O orador era Francisco Mesquita, que, encerrado o discurso, reassume a atitude discreta que lhe era característica.
Adepto fervoroso da Revolução de 1930, foi, talvez por isso mesmo, um dos primeiros a identificar o que considerava os desvios de seus objetivos. Membro do primeiro secretariado paulista constituído após a vitória revolucionária, não permaneceu no cargo mais do que alguns dias (logo o governo nomearia interventor o tenente  João Alberto).
O nome de Francisco Mesquita figura entre os signatários do documento que formalizou a aliança dos partidos paulistas (a Frente Única) e, pouco mais tarde, entre os fundadores do MMDC.
Iniciada a Revolução Constitucionalista, Francisco Mesquita prefere abdicar de sua posição de liderança, para lutar como simples soldado. Depois de submeter-se a uma rápida instrução militar no quartel de Quitaúna, incorpora-se ao 6º Regimento de Infantaria e segue para a frente de combate.
Transferido, dias mais tarde, para o Batalhão Piratininga (formado por voluntários), o combatente Chiquinho, como era chamado entre os colegas, é designado para as trincheiras de Vila Queimada, no Vale do Paraíba, uma das áreas mais fustigadas pela artilharia inimiga; lá, a 19 de agosto, acaba capturado em combate, num choque com o destacamento do então capitão Sizeno Sarmento. É mandado, então, para a Ilha Grande, onde ficaria preso até seguir para o exílio.

Fonte: Jornal O Estado de S. Paulo, Quinta-feira, 8/7/1932 - Jornal da Tarde, página 7.

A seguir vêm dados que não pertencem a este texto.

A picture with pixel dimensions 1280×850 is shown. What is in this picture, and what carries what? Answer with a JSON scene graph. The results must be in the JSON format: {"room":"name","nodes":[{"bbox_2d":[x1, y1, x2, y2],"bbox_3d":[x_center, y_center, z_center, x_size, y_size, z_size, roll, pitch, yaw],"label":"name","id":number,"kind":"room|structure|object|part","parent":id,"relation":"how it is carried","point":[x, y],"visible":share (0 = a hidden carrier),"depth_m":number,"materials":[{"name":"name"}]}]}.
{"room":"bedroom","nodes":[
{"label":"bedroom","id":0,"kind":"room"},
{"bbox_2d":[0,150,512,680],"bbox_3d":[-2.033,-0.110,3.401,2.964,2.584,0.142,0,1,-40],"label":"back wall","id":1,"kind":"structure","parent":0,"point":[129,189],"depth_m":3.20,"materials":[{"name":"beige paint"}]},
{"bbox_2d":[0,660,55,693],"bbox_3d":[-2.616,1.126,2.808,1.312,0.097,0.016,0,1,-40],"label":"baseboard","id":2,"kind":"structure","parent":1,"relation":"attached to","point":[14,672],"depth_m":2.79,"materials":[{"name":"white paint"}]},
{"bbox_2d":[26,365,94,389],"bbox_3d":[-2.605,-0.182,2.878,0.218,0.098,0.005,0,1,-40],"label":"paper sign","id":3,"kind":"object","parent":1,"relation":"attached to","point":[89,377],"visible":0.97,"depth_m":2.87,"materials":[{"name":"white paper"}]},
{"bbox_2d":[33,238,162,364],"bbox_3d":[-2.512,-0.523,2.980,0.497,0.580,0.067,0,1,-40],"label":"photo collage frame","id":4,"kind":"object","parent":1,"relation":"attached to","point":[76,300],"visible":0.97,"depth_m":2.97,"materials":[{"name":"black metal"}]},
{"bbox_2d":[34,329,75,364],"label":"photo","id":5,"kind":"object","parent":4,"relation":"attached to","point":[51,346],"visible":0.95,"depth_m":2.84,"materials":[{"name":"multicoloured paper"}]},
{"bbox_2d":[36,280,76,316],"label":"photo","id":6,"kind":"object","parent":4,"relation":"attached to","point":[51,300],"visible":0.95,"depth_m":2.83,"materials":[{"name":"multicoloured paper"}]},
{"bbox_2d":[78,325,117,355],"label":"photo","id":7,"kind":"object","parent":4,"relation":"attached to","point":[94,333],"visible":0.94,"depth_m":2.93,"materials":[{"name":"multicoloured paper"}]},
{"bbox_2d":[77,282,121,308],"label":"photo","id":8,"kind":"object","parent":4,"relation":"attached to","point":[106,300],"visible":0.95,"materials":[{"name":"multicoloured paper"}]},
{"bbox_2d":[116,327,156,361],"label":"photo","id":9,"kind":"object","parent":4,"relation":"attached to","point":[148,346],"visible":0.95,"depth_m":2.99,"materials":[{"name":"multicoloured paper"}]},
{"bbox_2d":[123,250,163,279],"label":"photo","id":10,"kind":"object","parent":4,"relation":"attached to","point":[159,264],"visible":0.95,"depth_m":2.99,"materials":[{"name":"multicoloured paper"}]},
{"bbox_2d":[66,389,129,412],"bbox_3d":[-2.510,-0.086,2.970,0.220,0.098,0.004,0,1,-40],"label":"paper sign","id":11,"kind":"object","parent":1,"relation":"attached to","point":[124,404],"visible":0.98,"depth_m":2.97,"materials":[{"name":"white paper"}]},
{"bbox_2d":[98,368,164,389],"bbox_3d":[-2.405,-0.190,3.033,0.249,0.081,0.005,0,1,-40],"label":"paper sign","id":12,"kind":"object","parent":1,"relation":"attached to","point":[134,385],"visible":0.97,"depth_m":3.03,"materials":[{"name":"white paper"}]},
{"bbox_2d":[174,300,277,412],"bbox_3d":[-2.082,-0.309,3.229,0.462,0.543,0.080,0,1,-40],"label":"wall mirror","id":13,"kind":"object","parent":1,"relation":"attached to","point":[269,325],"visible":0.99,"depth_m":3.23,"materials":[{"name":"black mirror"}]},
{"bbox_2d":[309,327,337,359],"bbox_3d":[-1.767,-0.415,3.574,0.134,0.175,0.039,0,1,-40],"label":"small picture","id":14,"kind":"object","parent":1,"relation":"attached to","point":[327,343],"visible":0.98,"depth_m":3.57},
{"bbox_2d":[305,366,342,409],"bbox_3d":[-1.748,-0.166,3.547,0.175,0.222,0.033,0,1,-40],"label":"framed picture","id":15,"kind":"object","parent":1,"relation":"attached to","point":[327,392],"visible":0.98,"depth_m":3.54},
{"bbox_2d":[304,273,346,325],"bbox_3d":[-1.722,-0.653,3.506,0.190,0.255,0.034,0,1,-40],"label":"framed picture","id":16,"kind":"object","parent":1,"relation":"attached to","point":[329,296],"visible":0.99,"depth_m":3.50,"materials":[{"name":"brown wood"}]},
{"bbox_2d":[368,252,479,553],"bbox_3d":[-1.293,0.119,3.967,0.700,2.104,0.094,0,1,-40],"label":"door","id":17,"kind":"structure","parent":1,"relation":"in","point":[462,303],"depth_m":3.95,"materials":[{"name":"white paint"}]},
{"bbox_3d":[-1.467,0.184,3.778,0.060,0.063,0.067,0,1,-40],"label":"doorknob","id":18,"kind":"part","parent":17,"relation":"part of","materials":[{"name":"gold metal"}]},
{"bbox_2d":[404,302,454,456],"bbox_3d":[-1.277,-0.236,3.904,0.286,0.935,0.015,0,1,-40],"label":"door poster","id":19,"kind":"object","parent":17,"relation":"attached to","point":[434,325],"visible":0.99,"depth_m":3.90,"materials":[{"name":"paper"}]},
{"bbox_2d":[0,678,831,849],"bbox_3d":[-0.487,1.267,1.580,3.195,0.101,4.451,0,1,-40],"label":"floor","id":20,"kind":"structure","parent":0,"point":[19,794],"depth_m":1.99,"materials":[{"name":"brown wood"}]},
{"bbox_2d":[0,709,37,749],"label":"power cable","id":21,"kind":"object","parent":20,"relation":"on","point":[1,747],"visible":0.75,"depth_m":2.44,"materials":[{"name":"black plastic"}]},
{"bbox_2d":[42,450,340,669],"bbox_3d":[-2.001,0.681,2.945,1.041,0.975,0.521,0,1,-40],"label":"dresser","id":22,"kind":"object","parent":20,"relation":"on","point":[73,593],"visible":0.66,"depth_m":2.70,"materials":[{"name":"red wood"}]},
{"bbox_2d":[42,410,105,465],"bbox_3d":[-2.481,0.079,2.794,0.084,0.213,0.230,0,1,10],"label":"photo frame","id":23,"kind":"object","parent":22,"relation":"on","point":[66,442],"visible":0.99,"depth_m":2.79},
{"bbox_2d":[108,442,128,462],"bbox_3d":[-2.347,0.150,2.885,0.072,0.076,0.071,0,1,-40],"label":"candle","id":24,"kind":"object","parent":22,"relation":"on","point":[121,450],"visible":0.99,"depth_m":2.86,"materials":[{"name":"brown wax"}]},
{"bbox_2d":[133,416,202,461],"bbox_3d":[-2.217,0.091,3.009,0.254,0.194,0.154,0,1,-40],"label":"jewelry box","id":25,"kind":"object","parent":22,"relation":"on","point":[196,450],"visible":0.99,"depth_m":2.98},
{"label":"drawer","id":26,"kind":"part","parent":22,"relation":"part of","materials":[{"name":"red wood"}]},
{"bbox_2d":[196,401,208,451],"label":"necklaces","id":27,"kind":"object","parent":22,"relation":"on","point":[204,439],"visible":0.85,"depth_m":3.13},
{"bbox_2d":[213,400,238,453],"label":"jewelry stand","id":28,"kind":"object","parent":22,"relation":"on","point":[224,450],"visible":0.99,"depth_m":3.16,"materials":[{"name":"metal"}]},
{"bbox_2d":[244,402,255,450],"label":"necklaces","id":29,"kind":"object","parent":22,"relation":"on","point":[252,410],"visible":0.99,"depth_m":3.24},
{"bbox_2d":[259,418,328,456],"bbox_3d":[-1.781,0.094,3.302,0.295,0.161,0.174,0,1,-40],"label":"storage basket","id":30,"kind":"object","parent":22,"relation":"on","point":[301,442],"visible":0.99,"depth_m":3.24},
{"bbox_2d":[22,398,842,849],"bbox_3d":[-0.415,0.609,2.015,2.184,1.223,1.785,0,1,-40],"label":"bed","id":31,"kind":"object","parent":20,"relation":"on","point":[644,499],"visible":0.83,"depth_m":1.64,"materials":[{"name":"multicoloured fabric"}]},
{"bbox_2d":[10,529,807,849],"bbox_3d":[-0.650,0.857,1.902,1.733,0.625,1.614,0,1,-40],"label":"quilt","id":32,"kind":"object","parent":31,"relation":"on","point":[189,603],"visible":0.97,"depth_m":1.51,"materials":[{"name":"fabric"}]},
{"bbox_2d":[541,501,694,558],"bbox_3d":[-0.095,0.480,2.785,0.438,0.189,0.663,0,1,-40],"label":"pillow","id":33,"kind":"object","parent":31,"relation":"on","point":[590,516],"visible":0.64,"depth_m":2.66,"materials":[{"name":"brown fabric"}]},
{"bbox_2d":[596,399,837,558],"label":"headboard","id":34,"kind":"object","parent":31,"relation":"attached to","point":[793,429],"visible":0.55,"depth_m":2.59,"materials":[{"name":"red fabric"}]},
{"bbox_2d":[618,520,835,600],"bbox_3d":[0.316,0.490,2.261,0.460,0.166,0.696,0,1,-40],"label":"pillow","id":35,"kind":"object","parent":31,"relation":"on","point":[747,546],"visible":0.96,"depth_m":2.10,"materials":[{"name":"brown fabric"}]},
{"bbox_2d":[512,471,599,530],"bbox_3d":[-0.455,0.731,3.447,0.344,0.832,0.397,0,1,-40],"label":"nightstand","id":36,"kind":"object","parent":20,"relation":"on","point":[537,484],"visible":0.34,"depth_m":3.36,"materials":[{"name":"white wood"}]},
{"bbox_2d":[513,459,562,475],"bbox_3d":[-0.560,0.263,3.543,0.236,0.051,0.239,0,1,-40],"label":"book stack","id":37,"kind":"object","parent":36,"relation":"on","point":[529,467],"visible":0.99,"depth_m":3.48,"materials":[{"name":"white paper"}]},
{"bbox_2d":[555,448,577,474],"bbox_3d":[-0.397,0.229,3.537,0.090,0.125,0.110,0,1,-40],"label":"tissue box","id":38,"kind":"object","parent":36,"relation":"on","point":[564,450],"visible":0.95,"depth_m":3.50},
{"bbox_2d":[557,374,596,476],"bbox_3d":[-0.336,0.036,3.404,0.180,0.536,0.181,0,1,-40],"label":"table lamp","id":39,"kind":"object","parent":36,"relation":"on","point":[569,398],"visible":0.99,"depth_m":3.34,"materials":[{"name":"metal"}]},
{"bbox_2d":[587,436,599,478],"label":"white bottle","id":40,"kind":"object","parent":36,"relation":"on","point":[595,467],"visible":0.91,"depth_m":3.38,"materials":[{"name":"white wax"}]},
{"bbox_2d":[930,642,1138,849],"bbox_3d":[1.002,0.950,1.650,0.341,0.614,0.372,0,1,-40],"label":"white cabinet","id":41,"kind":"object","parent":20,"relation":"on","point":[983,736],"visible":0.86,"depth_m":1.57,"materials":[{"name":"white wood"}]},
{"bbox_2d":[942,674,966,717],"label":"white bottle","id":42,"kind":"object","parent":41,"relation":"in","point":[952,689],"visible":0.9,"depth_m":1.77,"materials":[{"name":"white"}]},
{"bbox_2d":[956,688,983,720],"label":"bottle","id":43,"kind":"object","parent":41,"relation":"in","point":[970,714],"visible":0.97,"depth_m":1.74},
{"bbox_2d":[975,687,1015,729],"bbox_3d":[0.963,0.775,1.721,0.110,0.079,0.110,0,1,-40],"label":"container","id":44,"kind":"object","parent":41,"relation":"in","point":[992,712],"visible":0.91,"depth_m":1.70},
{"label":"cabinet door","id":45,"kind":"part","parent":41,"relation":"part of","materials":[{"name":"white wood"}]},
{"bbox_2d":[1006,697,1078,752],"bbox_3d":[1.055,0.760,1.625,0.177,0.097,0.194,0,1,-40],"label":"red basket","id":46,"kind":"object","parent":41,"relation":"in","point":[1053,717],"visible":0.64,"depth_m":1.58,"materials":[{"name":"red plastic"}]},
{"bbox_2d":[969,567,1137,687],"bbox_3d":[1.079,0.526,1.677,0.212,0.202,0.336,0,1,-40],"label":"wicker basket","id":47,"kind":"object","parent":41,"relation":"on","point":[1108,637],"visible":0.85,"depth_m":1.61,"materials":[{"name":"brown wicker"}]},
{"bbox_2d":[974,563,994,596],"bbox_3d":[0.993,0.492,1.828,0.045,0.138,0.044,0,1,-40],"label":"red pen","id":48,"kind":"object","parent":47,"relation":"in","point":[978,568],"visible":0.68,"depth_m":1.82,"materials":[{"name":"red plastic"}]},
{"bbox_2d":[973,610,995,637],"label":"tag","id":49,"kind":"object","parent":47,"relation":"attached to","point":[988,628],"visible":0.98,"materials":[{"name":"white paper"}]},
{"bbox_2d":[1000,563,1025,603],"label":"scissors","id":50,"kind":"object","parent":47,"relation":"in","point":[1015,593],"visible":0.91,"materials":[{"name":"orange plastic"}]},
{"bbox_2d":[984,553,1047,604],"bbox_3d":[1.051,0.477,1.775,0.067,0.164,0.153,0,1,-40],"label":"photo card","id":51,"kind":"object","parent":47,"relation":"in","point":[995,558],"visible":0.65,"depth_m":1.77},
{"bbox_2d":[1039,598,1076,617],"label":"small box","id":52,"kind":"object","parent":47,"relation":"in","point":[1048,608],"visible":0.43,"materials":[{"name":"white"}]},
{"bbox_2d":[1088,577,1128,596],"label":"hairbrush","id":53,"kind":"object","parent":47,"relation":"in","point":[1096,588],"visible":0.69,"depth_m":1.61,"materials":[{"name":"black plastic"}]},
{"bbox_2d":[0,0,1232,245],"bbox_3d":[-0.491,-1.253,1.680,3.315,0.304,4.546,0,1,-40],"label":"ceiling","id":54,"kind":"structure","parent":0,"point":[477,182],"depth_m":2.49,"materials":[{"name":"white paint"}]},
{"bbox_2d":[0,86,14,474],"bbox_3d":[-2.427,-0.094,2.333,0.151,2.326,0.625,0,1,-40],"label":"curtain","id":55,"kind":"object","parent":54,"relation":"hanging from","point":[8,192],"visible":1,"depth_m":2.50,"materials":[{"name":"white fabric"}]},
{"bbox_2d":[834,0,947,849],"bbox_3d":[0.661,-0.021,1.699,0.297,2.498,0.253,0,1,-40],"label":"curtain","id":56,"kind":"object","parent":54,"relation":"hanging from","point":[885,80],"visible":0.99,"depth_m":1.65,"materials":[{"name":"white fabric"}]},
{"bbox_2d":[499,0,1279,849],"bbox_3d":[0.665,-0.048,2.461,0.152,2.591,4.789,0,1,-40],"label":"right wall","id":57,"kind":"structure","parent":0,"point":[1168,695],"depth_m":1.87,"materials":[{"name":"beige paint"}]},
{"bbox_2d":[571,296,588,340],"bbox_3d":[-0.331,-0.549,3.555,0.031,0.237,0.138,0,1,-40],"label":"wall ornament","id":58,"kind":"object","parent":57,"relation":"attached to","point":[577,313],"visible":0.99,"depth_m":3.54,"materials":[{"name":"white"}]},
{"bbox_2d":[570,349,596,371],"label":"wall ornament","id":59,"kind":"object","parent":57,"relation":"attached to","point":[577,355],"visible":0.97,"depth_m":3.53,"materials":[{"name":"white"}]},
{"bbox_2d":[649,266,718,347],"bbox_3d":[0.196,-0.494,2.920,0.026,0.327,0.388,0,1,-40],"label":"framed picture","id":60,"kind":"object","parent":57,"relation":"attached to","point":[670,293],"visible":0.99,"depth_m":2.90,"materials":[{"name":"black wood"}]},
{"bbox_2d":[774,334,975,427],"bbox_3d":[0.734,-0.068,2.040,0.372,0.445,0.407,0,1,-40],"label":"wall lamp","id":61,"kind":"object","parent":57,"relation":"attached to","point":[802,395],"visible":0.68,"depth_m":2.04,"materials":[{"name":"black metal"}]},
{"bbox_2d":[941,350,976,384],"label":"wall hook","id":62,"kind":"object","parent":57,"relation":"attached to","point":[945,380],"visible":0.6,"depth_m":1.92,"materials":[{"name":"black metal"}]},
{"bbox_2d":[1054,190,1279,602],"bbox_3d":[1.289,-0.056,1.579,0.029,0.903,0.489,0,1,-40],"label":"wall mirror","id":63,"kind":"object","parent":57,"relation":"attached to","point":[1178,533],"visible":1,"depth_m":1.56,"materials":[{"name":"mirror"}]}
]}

sexta-feira, 4 de julho de 2014

Personagens de 1932 - Borges de Medeiros




Borges de Medeiros

Depois de governar o Rio Grande durante 25 anos ininterruptos, Borges de Medeiros, austero, solene e pobre, constituía-se num oráculo para os homens públicos de sua terra, até mesmo para os que não pertenciam ao seu partido, o Republicano.
Foi nessa condição que dera seu apoio aos constitucionalistas gaúchos, convencido de que Vargas já não tinha intenção alguma de cumprir os compromissos assumidos durante a Revolução, principalmente quanto à realização de eleições a curto prazo.
Irrompido o levante em São Paulo e conhecida a reviravolta do interventor Flores da Cunha, o velho caudilho teve, de início, um momento de hesitação. Tinha de optar entre dois valores que prezava sobre todos os demais: a ordem, que estava na base de sua formação positivista, e a honra, que o compelia a romper com a ordem para não faltar ao compromisso com os paulistas.
E foi para honrar a palavra empenhada que, afinal, saiu de Porto Alegre disfarçado, em companhia de Batista Luzardo, atravessando o Guaíba de barco, no meio da noite, e cavalgando horas seguidas rumo a Santa Maria. Lá, com o apoio de uns poucos combatentes e outros membros da Frente Única, pretendiam instalar um governo provisório em oposição a Flores e a Vargas. Mas foram interceptados, a caminho, por tropas leais à ditadura, e, dispersados, tiveram de refugiar-se em estâncias da região.
A perseguição continuou, visando, sobretudo, à captura de Borges, que se acabou entregando, após o tiroteio de três horas seguidas e depois de disparar o último cartucho que lhe restava.
Borges tinha, então, quase 70 anos. Getúlio quis bani-lo, e o próprio Flores insurgiu-se contra isso: "Não podemos esquecer que o Dr. Borges de Medeiros é um homem pobre. Não tem absolutamente recursos para viver no estrangeiro. Toda sua vida (...) protesta contra a ideia de pretender fazê-lo, na velhice, sustentar-se da caridade de amigos, longe da família e da Pátria".
Getúlio contentou-se, então, com o banimento interno, e o mandou para Recife.

Fonte: Jornal O Estado de S. Paulo - Quinta-feira, 8/7/1932 - Jornal da Tarde, página 7.